» DIRECTIONS
#1 In the economics passage, rewrite the paragraph that begins "Yet when demand starts to revive" as a short list that keeps its main facts.
#2 Decide whether each statement below agrees with the economics passage. Answer yes or no for each, and quote the words from the passage that settle it.
(a) Japan, Germany and France came out of recession before America did.
(b) Britain recovered from the recession before America did.
(c) The Lehman shock happened in September 2008.
#3 Translate this sentence from the economics passage into Spanish: "The car production lines had to be halted until those parking lots were a great deal emptier."

As economic recovery began, during the summer months of 2009, that perception of vulnerability started to change again. The first rich countries to move out of recession were also the bigger manufacturers: Japan, Germany and France. They beat America to recovery by three months, and Britain by at least six months.

Yet this sort of short-term comparison is fairly meaningless. Short term comparisons between manufacturers and service economies are meaningless because they mix up the natural effects of economic cycles with the true, underlying sources of wealth and rising living standards. An economic cycle in which consumers and corporate investment suddenly stopped, as in 2008, was a type that was bound to hurt manufacturers the most, in the short term. The reason is that the slow decline in demand that preceded the Lehman shock in September 2008 had already left factories holding inventories of goods and parts that were larger than they needed. So when demand really began to slump they found they had to cut output by even more than that, in order to get their inventories back into balance. If "inventories" sounds rather abstract, think of Toyota or Honda with their car parks full of new, unsold cars. That was their excessive inventory. The car production lines had to be halted until those parking lots were a great deal emptier.

            Yet when demand starts to revive, the effect of inventory adjustments works in the opposite way. Manufacturers find that their inventories have fallen too far: they start to think they might not be able to supply the market properly. So they increase output by even more than the rise in demand, in order to rebuild their inventories. They need to refill those parking lots.

» RECORDS
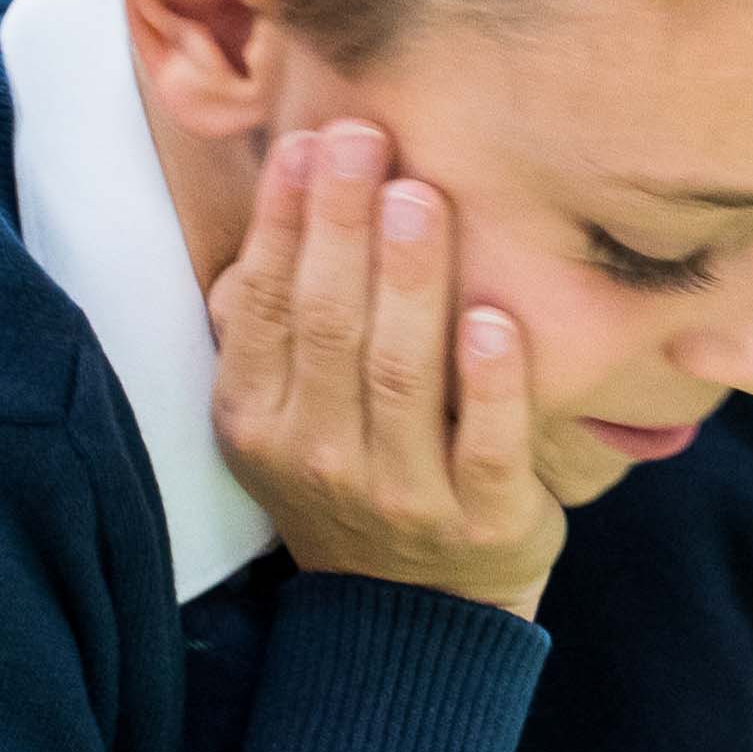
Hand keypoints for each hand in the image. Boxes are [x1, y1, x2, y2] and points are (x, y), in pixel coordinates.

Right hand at [208, 120, 562, 616]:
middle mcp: (316, 456)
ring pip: (400, 375)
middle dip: (343, 225)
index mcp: (256, 422)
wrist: (414, 613)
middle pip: (329, 326)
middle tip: (366, 138)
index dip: (285, 222)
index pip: (267, 307)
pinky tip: (496, 319)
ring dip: (411, 280)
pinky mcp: (480, 517)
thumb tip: (278, 200)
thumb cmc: (351, 476)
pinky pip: (484, 441)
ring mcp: (399, 491)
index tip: (309, 143)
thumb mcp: (283, 416)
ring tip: (422, 197)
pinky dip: (489, 381)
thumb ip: (273, 327)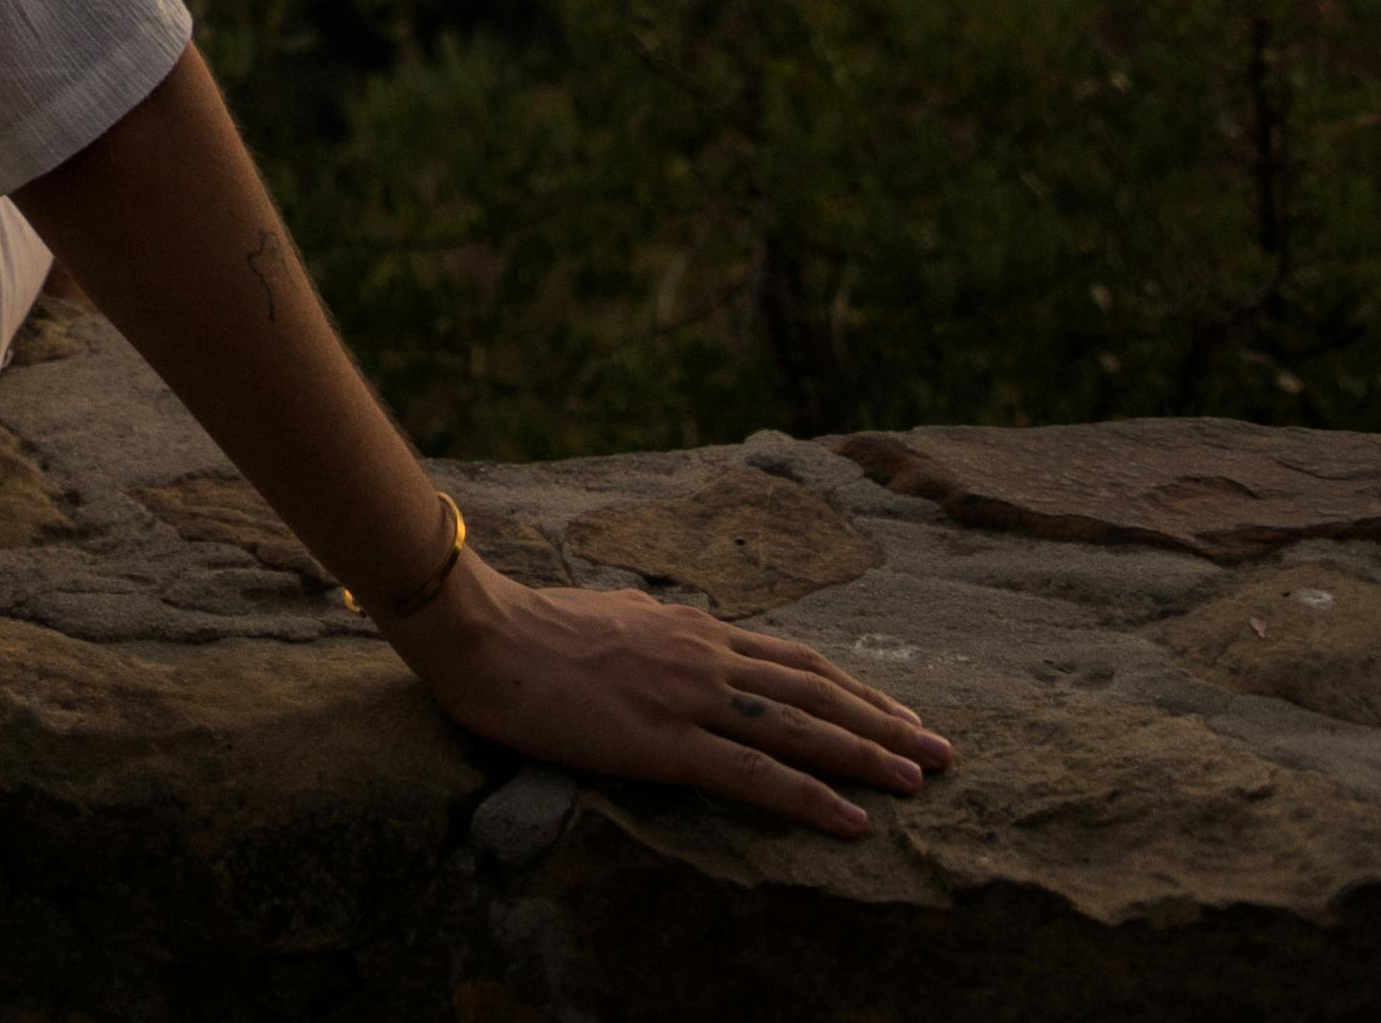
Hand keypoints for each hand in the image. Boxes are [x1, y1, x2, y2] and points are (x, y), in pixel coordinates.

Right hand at [391, 553, 954, 836]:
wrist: (484, 632)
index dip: (855, 690)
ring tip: (921, 781)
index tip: (902, 715)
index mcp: (693, 630)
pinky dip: (811, 797)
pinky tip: (852, 820)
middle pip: (816, 691)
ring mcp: (689, 697)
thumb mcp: (613, 609)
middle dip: (886, 723)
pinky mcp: (665, 741)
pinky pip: (754, 774)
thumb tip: (672, 619)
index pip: (796, 661)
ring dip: (868, 755)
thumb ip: (655, 621)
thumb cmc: (536, 624)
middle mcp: (706, 656)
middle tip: (944, 752)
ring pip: (800, 728)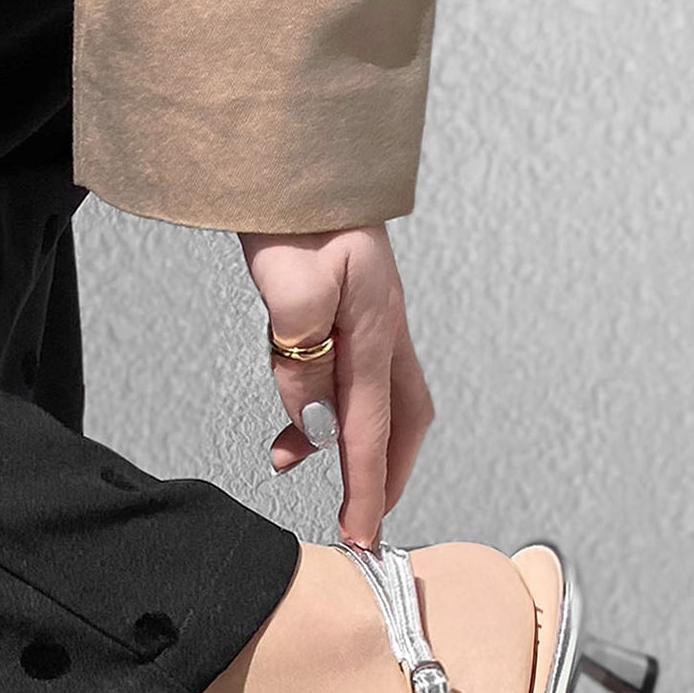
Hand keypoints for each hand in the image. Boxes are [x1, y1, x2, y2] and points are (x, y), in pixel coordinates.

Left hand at [238, 223, 433, 548]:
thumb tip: (316, 425)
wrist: (297, 154)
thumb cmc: (295, 211)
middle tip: (362, 519)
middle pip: (403, 421)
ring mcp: (374, 317)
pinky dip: (327, 403)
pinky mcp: (353, 307)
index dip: (366, 491)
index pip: (373, 431)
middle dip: (386, 475)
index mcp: (376, 328)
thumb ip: (302, 364)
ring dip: (347, 440)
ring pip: (377, 400)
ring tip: (293, 460)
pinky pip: (349, 373)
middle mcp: (386, 328)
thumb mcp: (290, 289)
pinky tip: (291, 410)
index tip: (361, 538)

» RESPONSES TO THE TASKS
#1
- When demand revives, inventory adjustments work in the opposite direction.
- Manufacturers find their inventories have fallen too far and fear they cannot supply the market properly.
- They raise output by more than the rise in demand to rebuild inventories and refill their parking lots.

#2
(a) Yes: "They beat America to recovery by three months"
(b) No: "They beat America to recovery by three months, and Britain by at least six months."
(c) Yes: "the Lehman shock in September 2008"

#3 Las líneas de producción de automóviles tuvieron que detenerse hasta que esos estacionamientos estuvieran mucho más vacíos.